Well I'm now on this kernel... Linux x220 3.6.3-1.fc17.x86_64 #1 SMP Mon Oct 22 15:32:35 UTC 2012 x86_64 x86_64 x86_64 GNU/Linux And the problem still persists :( It seems the 'debug=2' I have in modprobe config file is still ignored. Is there anything else I can try to help find this fault. It's incredibly frustrating :(
I'm also having this problem. My lspci -v output 03:00.0 Network controller: Realtek Semiconductor Co., Ltd. RTL8191SEvB Wireless LAN Controller (rev 10) Subsystem: Realtek Semiconductor Co., Ltd. Device e020 Flags: bus master, fast devsel, latency 0, IRQ 17 I/O ports at 3000 [size=256] Memory at f2000000 (32-bit, non-prefetchable) [size=16K] Capabilities: [40] Power Management version 3 Capabilities: [50] MSI: Enable- Count=1/1 Maskable- 64bit+ Capabilities: [70] Express Legacy Endpoint, MSI 00 Capabilities: [100] Advanced Error Reporting Capabilities: [140] Virtual Channel Capabilities: [160] Device Serial Number 88-55-22-fe-ff-4c-e0-00 Kernel driver in use: rtl8192se iwconfig output with working link. XX:XX on ssid/mac adress. wlan0 IEEE 802.11bgn ESSID:"XXXXXXXXXXX" Mode:Managed Frequency:2.437 GHz Access Point: XX:XX:XX:XX:XX:XX Bit Rate=72.2 Mb/s Tx-Power=20 dBm Retry long limit:7 RTS thr=2347 B Fragment thr:off Encryption key:off Power Management:off Link Quality=69/70 Signal level=-41 dBm Rx invalid nwid:0 Rx invalid crypt:0 Rx invalid frag:0 Tx excessive retries:0 Invalid misc:1 Missed beacon:0 iwconfig outout when no longer working, at this point i'm connected to a different access point. So it has successfully roamd atleast once. wlan0 IEEE 802.11bgn ESSID:"XXXXXXXXXXXXX" Mode:Managed Frequency:2.462 GHz Access Point: XX:XX:XX:XX:XX:XX Bit Rate=18 Mb/s Tx-Power=20 dBm Retry long limit:7 RTS thr=2347 B Fragment thr:off Encryption key:off Power Management:off Link Quality=70/70 Signal level=-38 dBm Rx invalid nwid:0 Rx invalid crypt:0 Rx invalid frag:0 Tx excessive retries:0 Invalid misc:0 Missed beacon:0 I'm also having trouble getting debug output from the rtl8192se module. i load it with modprobe -v rtl8192se debug=2 and i see it putting the debug commandline on the insmod line. But i dont see any debug info in my kern.log / dmesg output.

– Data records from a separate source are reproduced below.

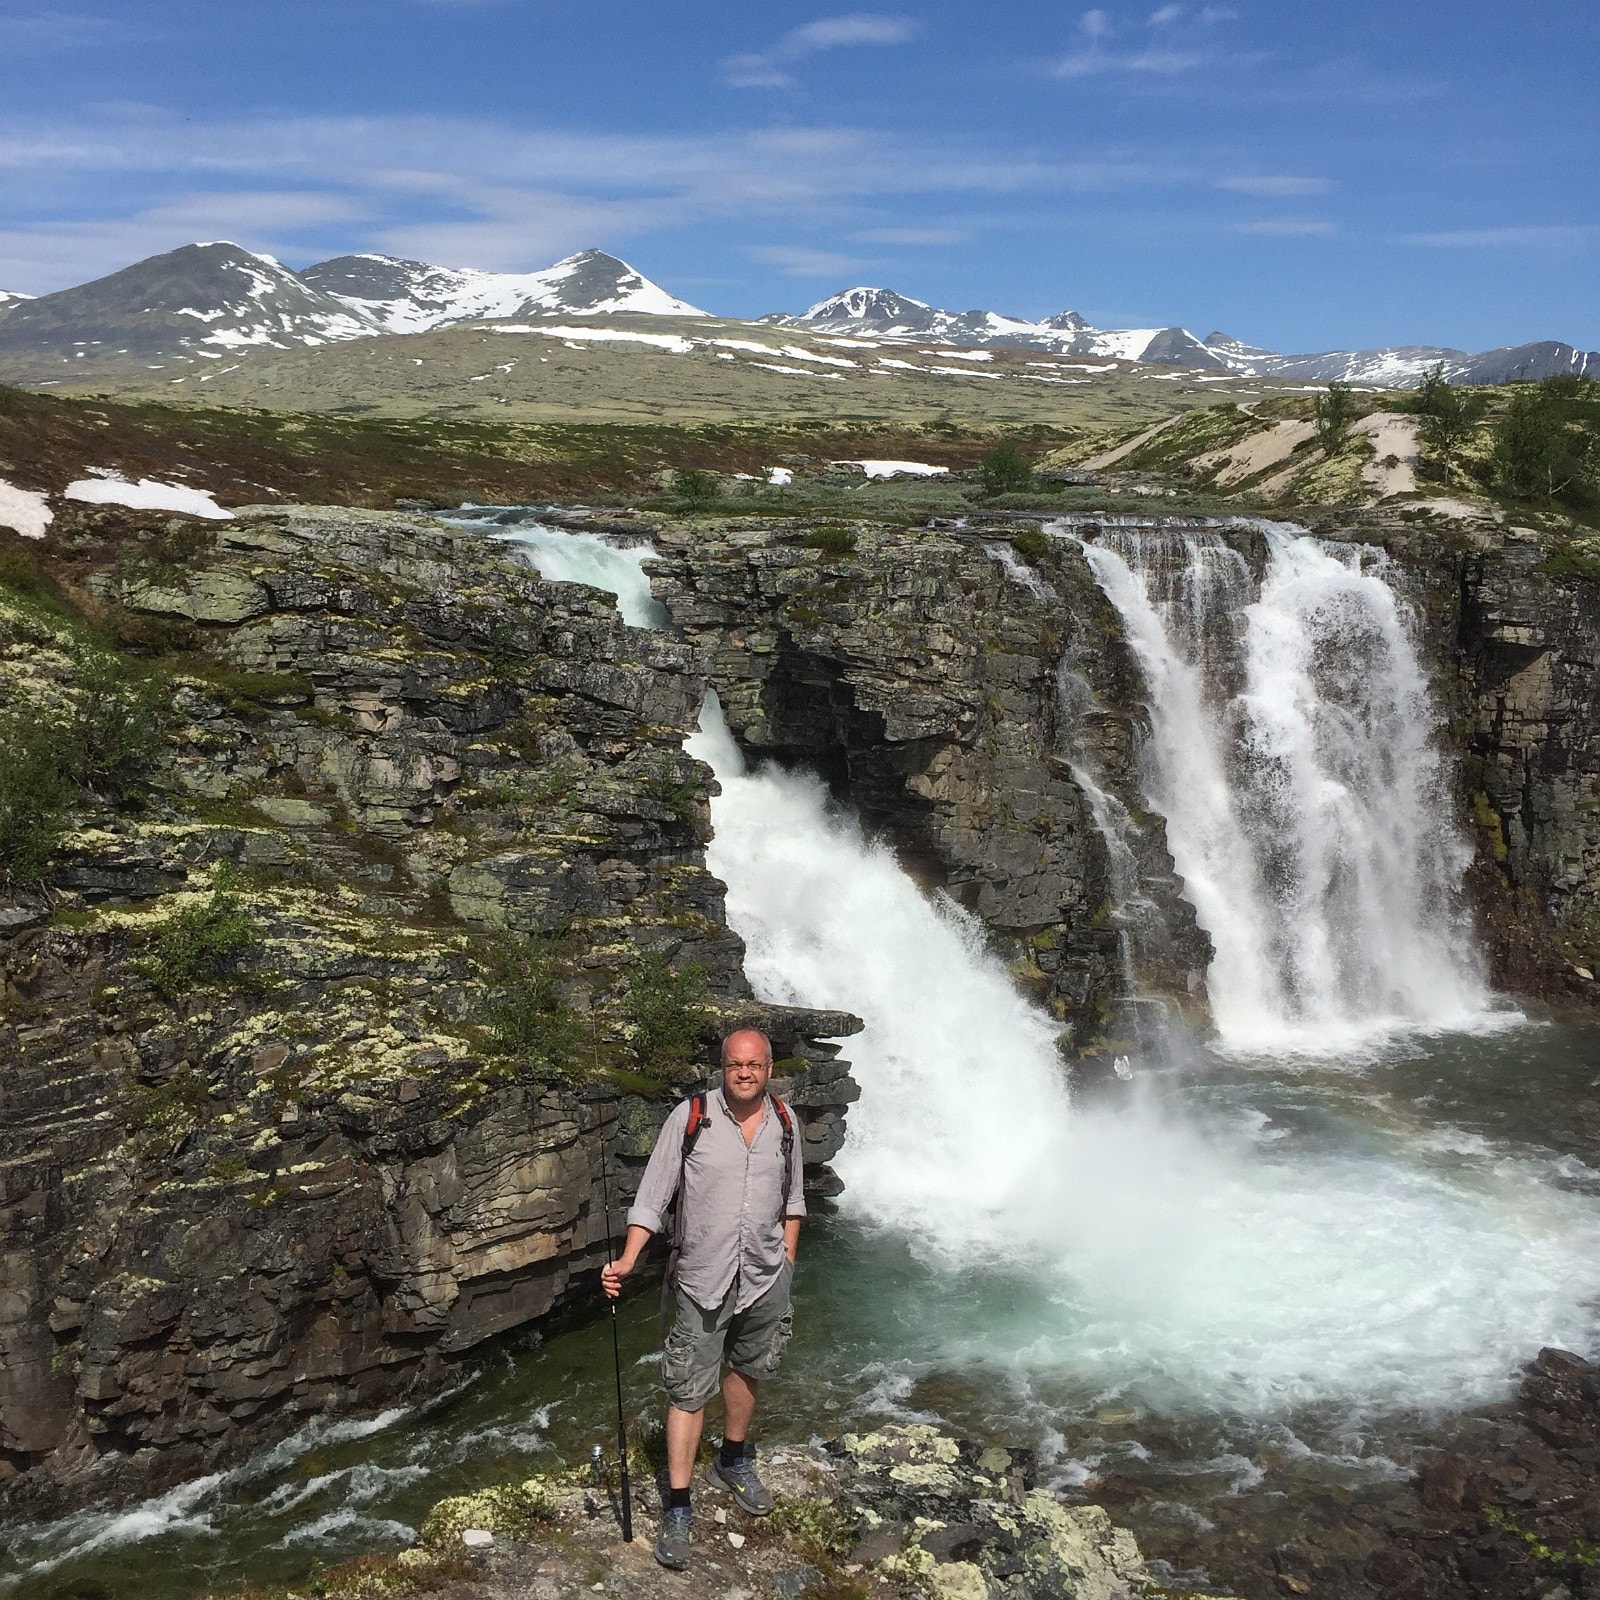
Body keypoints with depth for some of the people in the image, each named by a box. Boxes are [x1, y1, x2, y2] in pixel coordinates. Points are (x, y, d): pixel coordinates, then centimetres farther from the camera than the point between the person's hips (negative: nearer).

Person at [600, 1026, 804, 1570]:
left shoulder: (784, 1121, -1)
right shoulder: (690, 1117, -14)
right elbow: (652, 1197, -12)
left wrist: (787, 1263, 12)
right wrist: (626, 1261, -21)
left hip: (765, 1279, 4)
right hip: (704, 1280, -4)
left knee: (746, 1372, 21)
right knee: (688, 1392, -2)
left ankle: (732, 1463, 44)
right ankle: (678, 1509, 9)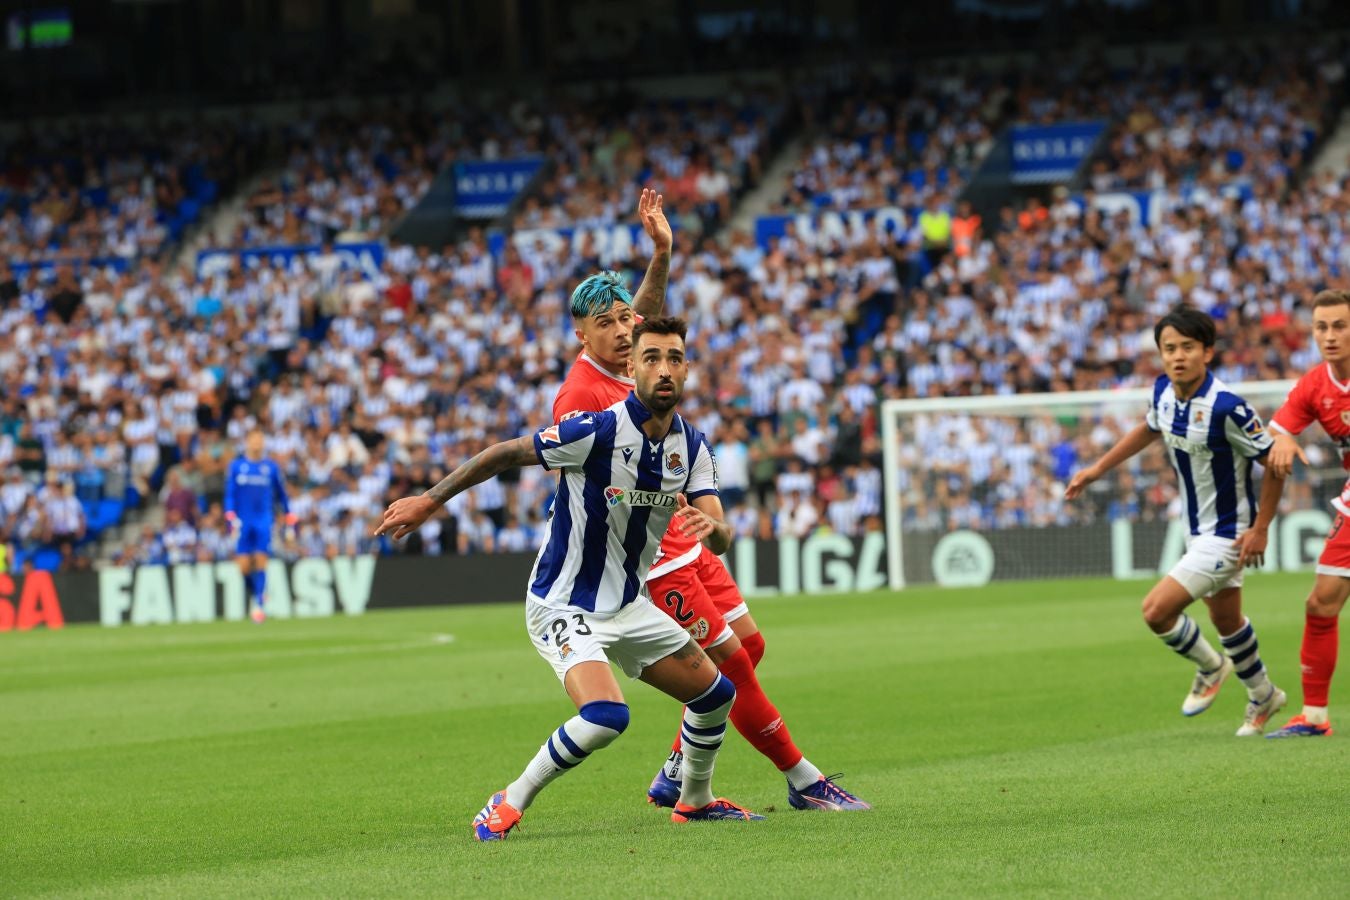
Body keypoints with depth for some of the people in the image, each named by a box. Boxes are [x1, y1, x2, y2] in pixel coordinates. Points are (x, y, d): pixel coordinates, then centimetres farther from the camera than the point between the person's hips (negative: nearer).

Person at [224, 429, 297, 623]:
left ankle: (260, 605, -9)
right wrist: (232, 520, -9)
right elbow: (229, 495, 3)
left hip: (264, 521, 0)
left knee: (261, 562, -11)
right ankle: (257, 595, 19)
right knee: (244, 565, -6)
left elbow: (282, 496, 14)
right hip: (244, 523, 0)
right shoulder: (236, 467, 5)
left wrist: (290, 524, 13)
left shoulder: (271, 467, 7)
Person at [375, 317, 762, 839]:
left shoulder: (691, 446, -2)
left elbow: (720, 538, -6)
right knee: (605, 717, -28)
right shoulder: (600, 430, -23)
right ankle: (509, 805, -9)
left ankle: (695, 800, 39)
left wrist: (709, 527, -32)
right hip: (565, 607, -7)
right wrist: (430, 501, -11)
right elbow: (506, 453, -13)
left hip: (627, 605, 7)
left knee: (715, 694, 14)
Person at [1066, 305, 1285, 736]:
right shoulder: (1164, 392, -6)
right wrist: (1097, 469, 20)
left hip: (1226, 535, -8)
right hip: (1198, 530, 8)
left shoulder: (1226, 407, -28)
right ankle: (1263, 696, 44)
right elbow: (1150, 428, 18)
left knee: (1157, 610, -13)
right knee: (1225, 619, 23)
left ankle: (1210, 667, 15)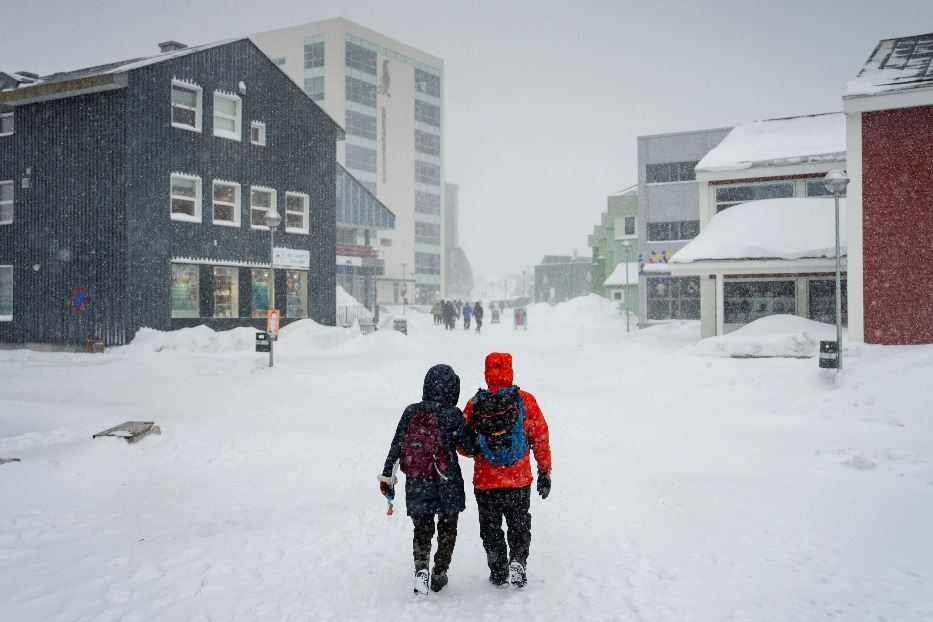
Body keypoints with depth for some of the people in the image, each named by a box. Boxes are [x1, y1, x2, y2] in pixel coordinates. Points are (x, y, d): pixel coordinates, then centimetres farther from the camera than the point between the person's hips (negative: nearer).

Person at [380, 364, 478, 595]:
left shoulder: (411, 412, -3)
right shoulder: (453, 415, -12)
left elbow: (396, 446, -1)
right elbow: (471, 448, -7)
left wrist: (387, 476, 7)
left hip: (416, 485, 2)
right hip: (447, 485, -2)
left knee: (422, 528, 14)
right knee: (447, 529, 18)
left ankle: (421, 564, -9)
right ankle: (439, 573, 23)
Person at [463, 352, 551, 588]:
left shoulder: (474, 405, -7)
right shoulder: (525, 400, -8)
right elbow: (541, 438, -3)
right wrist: (545, 472, 6)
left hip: (485, 482, 0)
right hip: (519, 481, 0)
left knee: (491, 529, 18)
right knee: (519, 526, 19)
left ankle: (498, 573, 22)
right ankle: (518, 560, 0)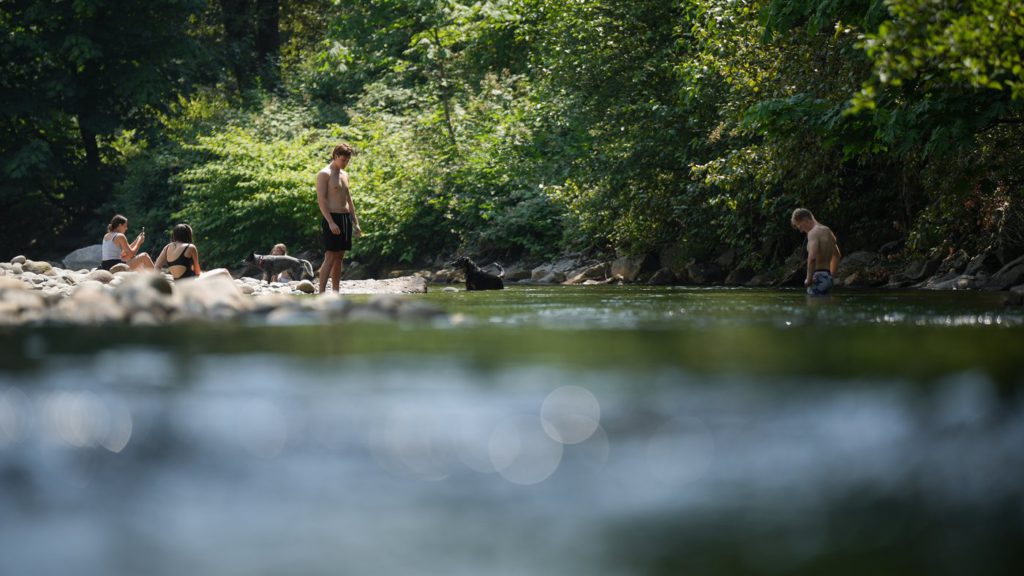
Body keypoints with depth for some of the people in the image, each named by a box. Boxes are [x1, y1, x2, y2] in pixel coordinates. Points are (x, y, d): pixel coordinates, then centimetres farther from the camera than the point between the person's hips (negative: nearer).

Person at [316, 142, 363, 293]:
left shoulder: (344, 174, 17)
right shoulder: (324, 174, -8)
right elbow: (321, 199, -15)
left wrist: (356, 223, 17)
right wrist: (330, 222, -22)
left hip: (345, 218, 8)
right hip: (332, 218, -8)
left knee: (339, 258, 8)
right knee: (330, 258, -12)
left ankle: (336, 293, 10)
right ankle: (321, 294, -14)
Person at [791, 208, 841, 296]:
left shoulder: (813, 233, -12)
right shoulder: (827, 231, 17)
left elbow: (812, 257, -28)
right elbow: (837, 255, 30)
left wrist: (809, 279, -19)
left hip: (818, 278, -9)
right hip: (827, 276, 9)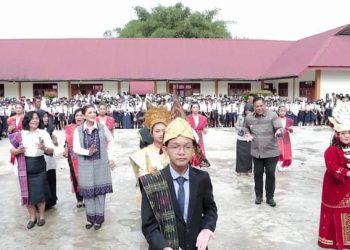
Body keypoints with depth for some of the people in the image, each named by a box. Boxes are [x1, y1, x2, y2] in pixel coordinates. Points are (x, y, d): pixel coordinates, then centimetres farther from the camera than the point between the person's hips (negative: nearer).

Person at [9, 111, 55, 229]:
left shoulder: (44, 133, -1)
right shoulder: (20, 134, 1)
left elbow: (51, 151, -4)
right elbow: (12, 150, 5)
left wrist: (44, 148, -26)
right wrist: (18, 150, -17)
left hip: (39, 168, -1)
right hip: (25, 168, 1)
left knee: (39, 193, 5)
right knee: (27, 193, 8)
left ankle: (41, 216, 26)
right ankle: (32, 217, 27)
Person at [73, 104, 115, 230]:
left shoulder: (103, 127, -3)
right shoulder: (78, 130, -4)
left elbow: (110, 141, 12)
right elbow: (76, 148, -8)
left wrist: (110, 156, 6)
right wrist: (88, 152, -26)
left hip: (101, 164, 0)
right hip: (85, 165, 0)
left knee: (100, 190, 5)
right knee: (87, 191, 7)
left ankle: (99, 218, 18)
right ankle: (90, 218, 22)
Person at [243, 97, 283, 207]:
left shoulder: (272, 115, -13)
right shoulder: (249, 117, -2)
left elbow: (280, 128, -18)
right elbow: (245, 127, 17)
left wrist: (279, 131, -41)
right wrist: (248, 134, -2)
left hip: (271, 151, -3)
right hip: (256, 152, 3)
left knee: (270, 174, 5)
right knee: (258, 174, 12)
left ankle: (270, 197, 20)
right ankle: (258, 195, 28)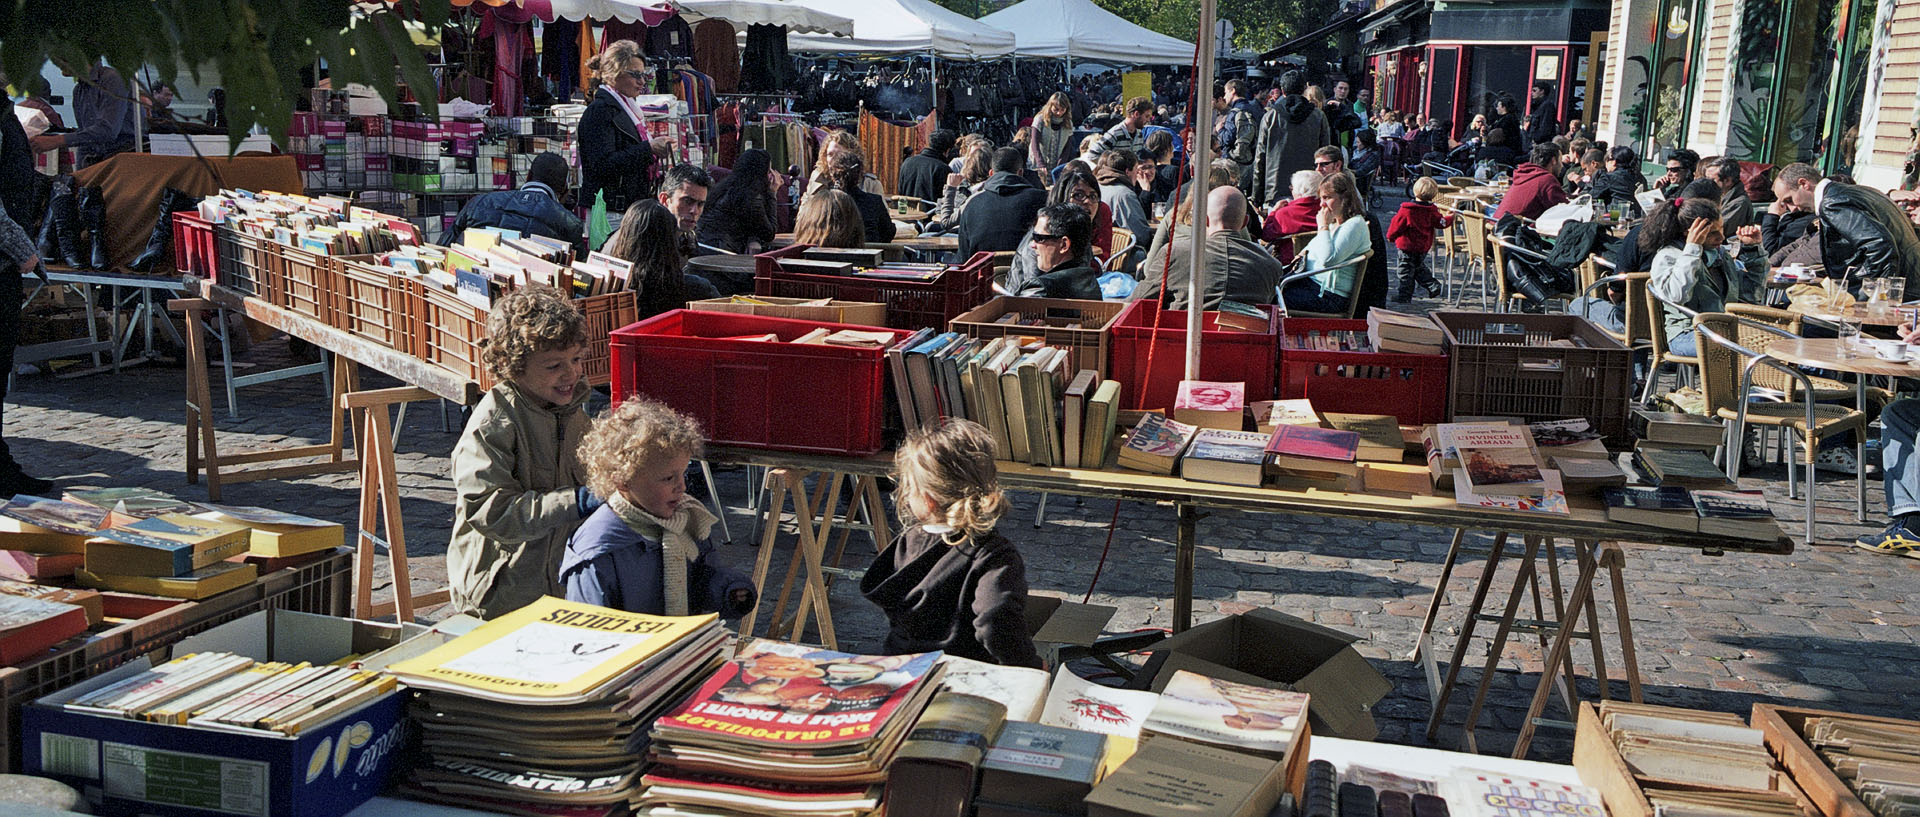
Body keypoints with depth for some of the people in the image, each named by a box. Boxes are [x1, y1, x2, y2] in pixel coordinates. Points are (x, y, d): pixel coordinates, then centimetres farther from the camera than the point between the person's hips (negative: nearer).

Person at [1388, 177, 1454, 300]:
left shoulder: (1406, 210, -20)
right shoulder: (1432, 211, -7)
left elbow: (1397, 225, -14)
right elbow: (1441, 223, 2)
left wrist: (1390, 236, 3)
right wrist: (1449, 218, 24)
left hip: (1407, 245, -5)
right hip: (1424, 247, 6)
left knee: (1406, 271, 5)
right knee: (1419, 268, 25)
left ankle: (1404, 294, 10)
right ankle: (1433, 286, 18)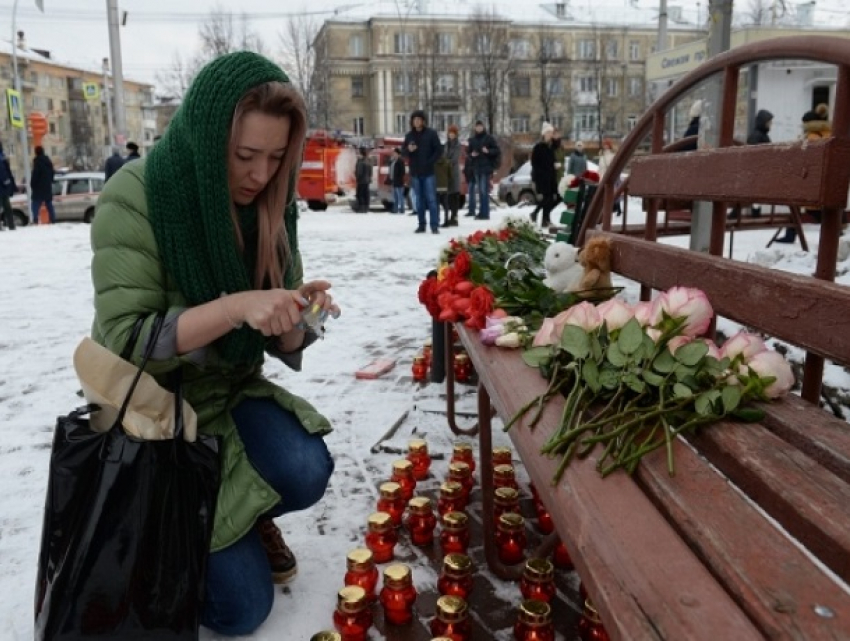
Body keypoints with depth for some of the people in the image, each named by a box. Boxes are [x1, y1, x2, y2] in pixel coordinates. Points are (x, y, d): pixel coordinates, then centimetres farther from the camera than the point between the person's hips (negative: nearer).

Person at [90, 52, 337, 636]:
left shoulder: (268, 206, -5)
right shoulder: (136, 198, -21)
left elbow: (282, 345, -2)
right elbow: (126, 344, -24)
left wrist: (299, 312, -25)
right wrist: (235, 306, -36)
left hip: (233, 392, 5)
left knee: (306, 474, -25)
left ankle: (247, 517, 10)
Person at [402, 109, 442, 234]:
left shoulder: (431, 133, 0)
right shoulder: (409, 135, 9)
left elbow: (439, 150, -1)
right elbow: (403, 151, 12)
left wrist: (430, 162, -10)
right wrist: (408, 150, -10)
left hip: (428, 172, -3)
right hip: (415, 172, 4)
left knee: (431, 199, -6)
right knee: (419, 200, 8)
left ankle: (434, 225, -6)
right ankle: (421, 225, 14)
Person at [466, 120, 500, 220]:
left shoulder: (489, 138, 0)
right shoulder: (472, 140, 13)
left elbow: (497, 150, -1)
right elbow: (468, 153, 19)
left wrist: (488, 151, -17)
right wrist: (471, 154, -3)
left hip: (486, 167, -5)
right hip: (476, 168, 6)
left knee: (484, 190, -12)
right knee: (480, 191, 8)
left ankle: (485, 213, -13)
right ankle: (482, 212, 14)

I reported the problem towards a prior fedora kernel, there is some more information in that bugreport. It is now closed though. But in that bugreport i attached a debug log of the rtl8192se.. https://bugzilla.redhat.com/show_bug.cgi?id=811054
Is this still a problem with 3.8.2 in updates-testing?
This bug is being closed with INSUFFICIENT_DATA as there has not been a response in 2 weeks. If you are still experiencing this issue, please reopen and attach the relevant data from the latest kernel you are running and any data that might have been requested previously.